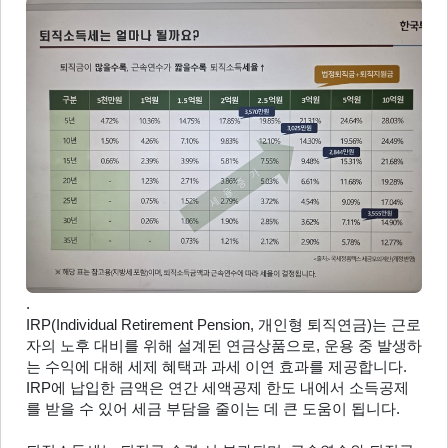
.
IRP(Individual Retirement Pension, 개인형 퇴직연금)는 근로
자의 노후 대비를 위해 설계된 연금상품으로, 운용 중 발생하
는 수익에 대해 세제 혜택과 과세 이연 효과를 제공합니다. 
IRP에 납입한 금액은 연간 세액공제 한도 내에서 소득공제
를 받을 수 있어 세금 부담을 줄이는 데 큰 도움이 됩니다.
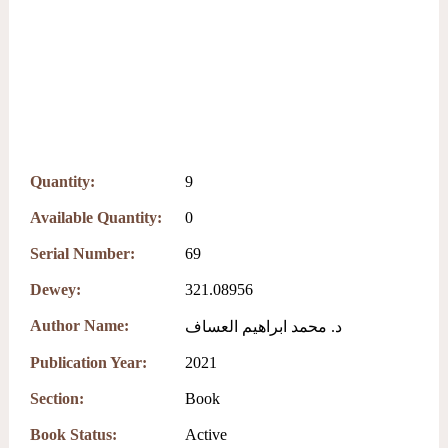
Quantity:
9
Available Quantity:
0
Serial Number:
69
Dewey:
321.08956
Author Name:
د. محمد ابراهيم العساف
Publication Year:
2021
Section:
Book
Book Status:
Active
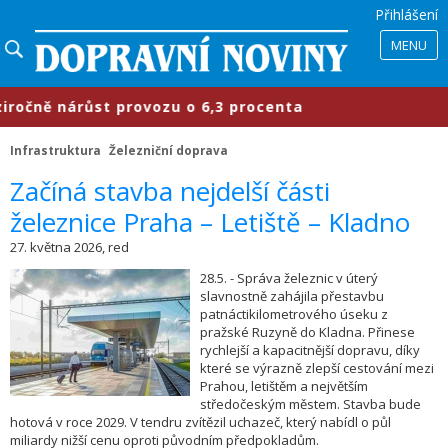
Přihlášení
MENU
ně nárůst provozu o 6,3 procenta
Infrastruktura
Železniční doprava
​Začíná stavba nejdelší části
železnice Praha – Letiště – Kladno
27. května 2026, red
28.5. - Správa železnic v úterý
slavnostně zahájila přestavbu
patnáctikilometrového úseku z
pražské Ruzyně do Kladna. Přinese
rychlejší a kapacitnější dopravu, díky
které se výrazně zlepší cestování mezi
Prahou, letištěm a největším
středočeským městem. Stavba bude
hotová v roce 2029. V tendru zvítězil uchazeč, který nabídl o půl
miliardy nižší cenu oproti původním předpokladům.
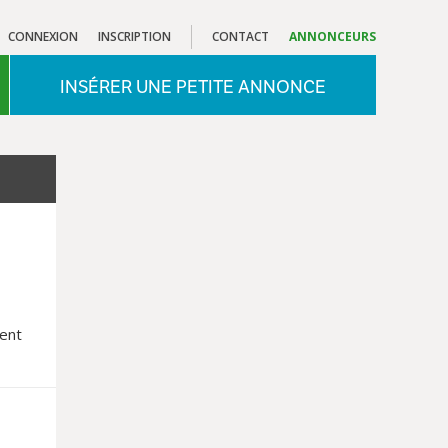
CONNEXION
INSCRIPTION
CONTACT
ANNONCEURS
INSÉRER UNE PETITE ANNONCE
ment
de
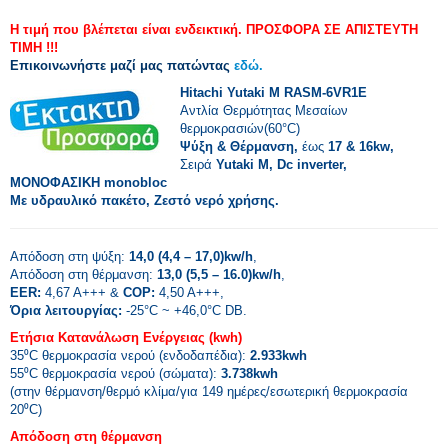
Η τιμή που βλέπεται είναι ενδεικτική. ΠΡΟΣΦΟΡΑ ΣΕ ΑΠΙΣΤΕΥΤΗ
ΤΙΜΗ !!!
Επικοινωνήστε μαζί μας πατώντας
εδώ.
Hitachi Yutaki M RASM-6VR1E
Αντλία Θερμότητας
Μεσαίων
θερμοκρασιών(60°C)
Ψύξη & Θέρμανση,
έως
17 & 16kw
,
Σειρά
Yutaki M, Dc inverter,
ΜΟΝΟΦΑΣΙΚΗ monobloc
Με υδραυλικό πακέτο, Ζεστό νερό χρήσης.
Απόδοση στη ψύξη:
14,0 (4,4 – 17,0)kw/h
,
Απόδοση στη θέρμανση:
13,0 (5,5 – 16.0)kw/h
,
EER:
4,67 A+++ &
COP:
4,50 A+++,
Όρια λειτουργίας:
-25°C ~ +46,0°C DB.
Ετήσια Κατανάλωση Ενέργειας (kwh)
35⁰C θερμοκρασία νερού (ενδοδαπέδια):
2.933kwh
55⁰C θερμοκρασία νερού (σώματα):
3.738kwh
(στην θέρμανση/θερμό κλίμα/για 149 ημέρες/εσωτερική θερμοκρασία
20⁰C)
Απόδοση στη θέρμανση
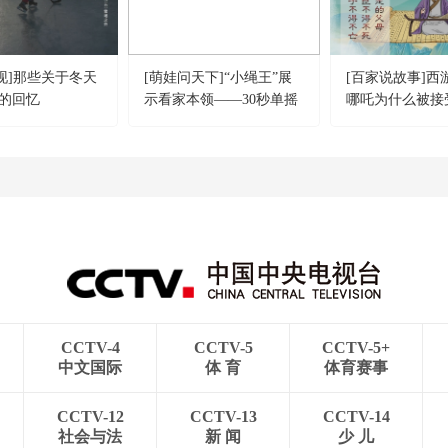
发现]那些关于冬天
[萌娃问天下]“小绳王”展
[百家说故事]西
的回忆
示看家本领——30秒单摇
哪吒为什么被接
跳
CCTV-4
CCTV-5
CCTV-5+
中文国际
体 育
体育赛事
CCTV-12
CCTV-13
CCTV-14
社会与法
新 闻
少 儿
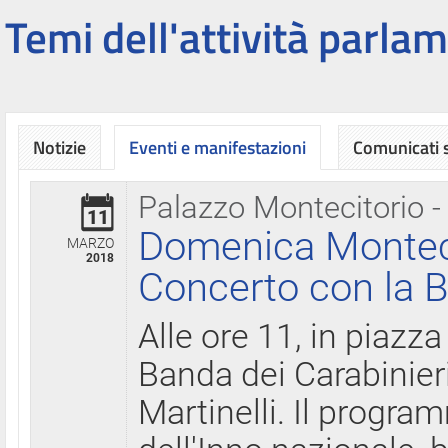
Temi dell'attività parlam
Notizie
Eventi e manifestazioni
Comunicati
Palazzo Montecitorio -
11
Domenica Montecit
MARZO
2018
Concerto con la B
Alle ore 11, in piazza
Banda dei Carabinier
Martinelli. Il progr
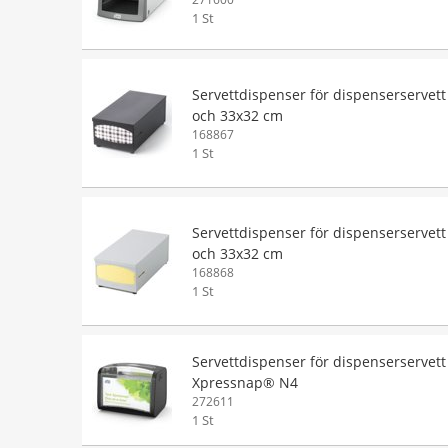
1 St
Servettdispenser för dispenserservett
och 33x32 cm
168867
1 St
Servettdispenser för dispenserservett
och 33x32 cm
168868
1 St
Servettdispenser för dispenserservett
Xpressnap® N4
272611
1 St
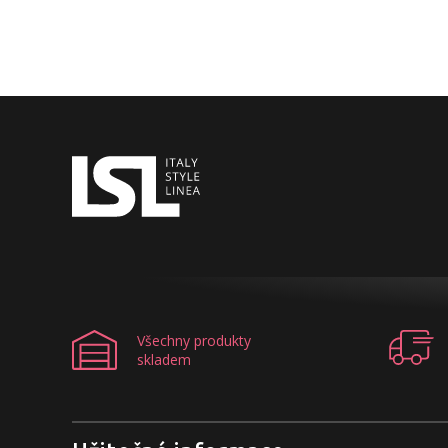
Všechny produkty
skladem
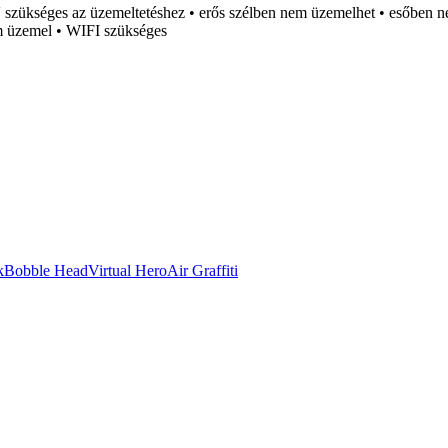
V szükséges az üzemeltetéshez • erős szélben nem üzemelhet • esőben n
em üzemel • WIFI szükséges
k
Bobble Head
Virtual Hero
Air Graffiti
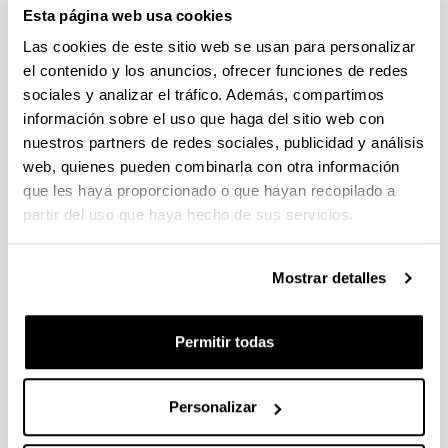
Esta página web usa cookies
Se ha publicado la propuesta de adjudicación
Las cookies de este sitio web se usan para personalizar
PIFG22/05: “Characterization of heterogeneous multilayered
el contenido y los anuncios, ofrecer funciones de redes
materials by infrared thermography and localized transient
sociales y analizar el tráfico. Además, compartimos
excitation-Application to thermal characterization during
información sobre el uso que haga del sitio web con
additive manufacturing processes”
nuestros partners de redes sociales, publicidad y análisis
Trámite abierto (Plazo de presentación de solicitudes: 28/07/2022 -
web, quienes pueden combinarla con otra información
18/08/2022 23:59)
que les haya proporcionado o que hayan recopilado a
Se ha publicado la propuesta de adjudicación
partir del uso que haya hecho de sus servicios.
PIFG22/06: “Aportaciones al sistema de propulsión del
vehículo eléctrico. Optimización del control tolerante a fallos
Mostrar detalles
en máquinas de reluctancia síncrona multifase asistidas por
imanes en modo debilitamiento de campo”
Trámite abierto (Plazo de presentación de solicitudes: 28/07/2022 -
Permitir todas
18/08/2022 23:59)
Se ha publicado la propuesta de adjudicación
Personalizar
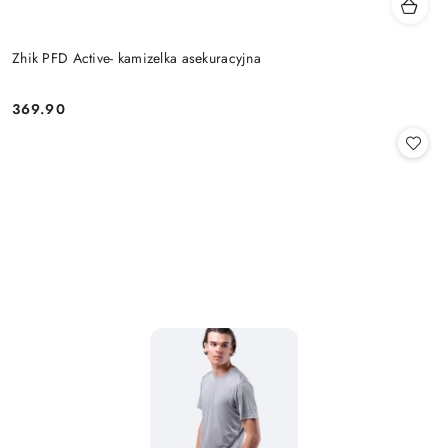
Zhik PFD Active- kamizelka asekuracyjna
369.90
Cena:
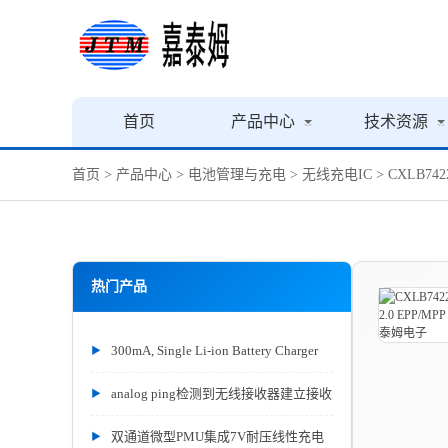
首页
产品中心
技术资源
首页
>
产品中心
>
电池管理与充电
>
无线充电IC
> CXLB74
热门产品
300mA, Single Li-ion Battery Charger
analog ping检测到无线接收器建立接收
双通道微型PMU集成7V耐压线性充电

━━━━

* [Task]
Read the material above and copy out each line holding "haya".

* [Exercise answer]
que les haya proporcionado o que hayan recopilado a
partir del uso que haya hecho de sus servicios.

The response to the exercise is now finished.